The Toxic Avenger

ACTION; 1hr 42min

STARRING: Peter Dinklage, Kevin Bacon, Elijah Wood, Jacob Tremblay, Luisa Guerreiro


Rough justice: Toxie

St Roma’s Village — St Roma, as in Troma Entertainment, birthplace of Toxicity — is hell on earth, with the rabidly corrupt chemical corporation BTH poisoning and polluting everything in sight. Writer-director Macon Blair (I Don’t Feel at Home in This World Anymore) goes to town and back on this gloomscape in his remake of Troma’s 1984 Avenger original, with a frenetic mood board for its OTT archetypes to play on and a conquering anti-hero every underdog can root for.

 

That outcast lionheart would be BTH janitor Winston Gooze (a commendably serious Dinklage).
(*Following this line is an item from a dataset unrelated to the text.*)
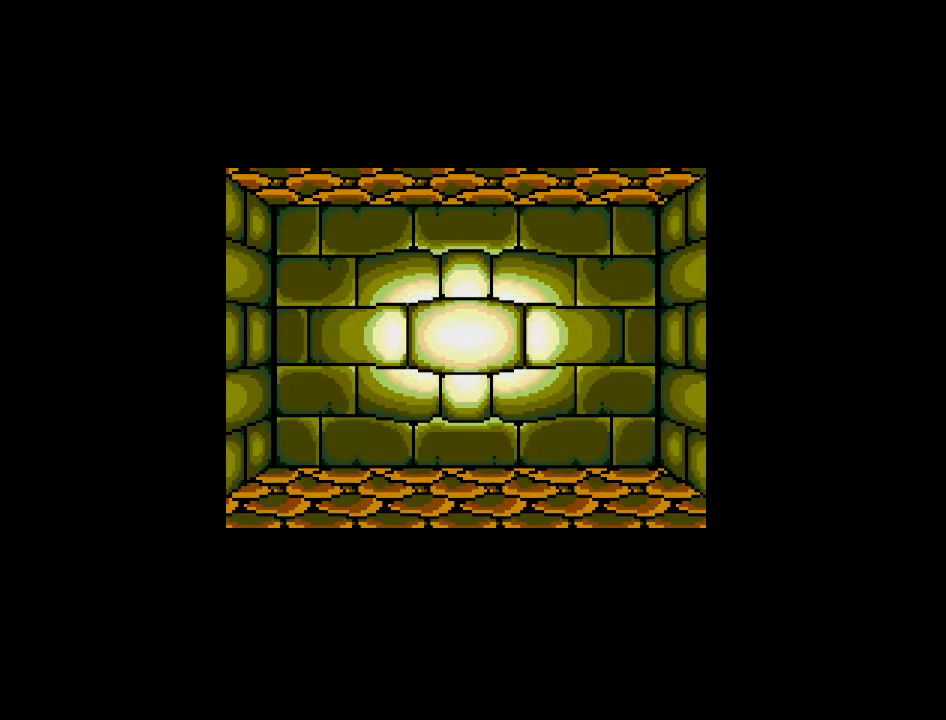
{"buttons": [], "events": []}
As a widower with a sad young son (Tremblay), a terminal brain disease that has left him with 12 months to live, zero funds in the bank and insufficient company health cover for the exorbitant drugs that might have helped his tragic case, Mr Gooze has every card in the deck stacked against him.

 

After a direct appeal to diabolical BTH CEO Bob Garbinger (Bacon, loving every loony minute), washes up as an abject failure, Winston, in what has to be the worst night of his miserable life, is dunked into a vat of toxic waste, emerging grotesquely mutated. Voiced by Dinklage, embodied by Guerreiro, Toxie, as the media gleefully dubs him, is a bulbous, gelatinous, lime-tinted freak. He bleeds electric-blue gunk but on the upside is unkillable, which comes in handy with BTH goons (keep your eyes peeled for an unrecognisable Wood) hot on his rubbery heels.

 

Yet despite the deranged ultra-violence that Toxie and his radioactive mop inflict on BTH malfeasants, the well-meaning everyman beneath the misshapen face just wants to set matters right. To that noble end, his climactic duel is retribution on steroids — strong meat for the squeamish, but never a dull moment for everybody else.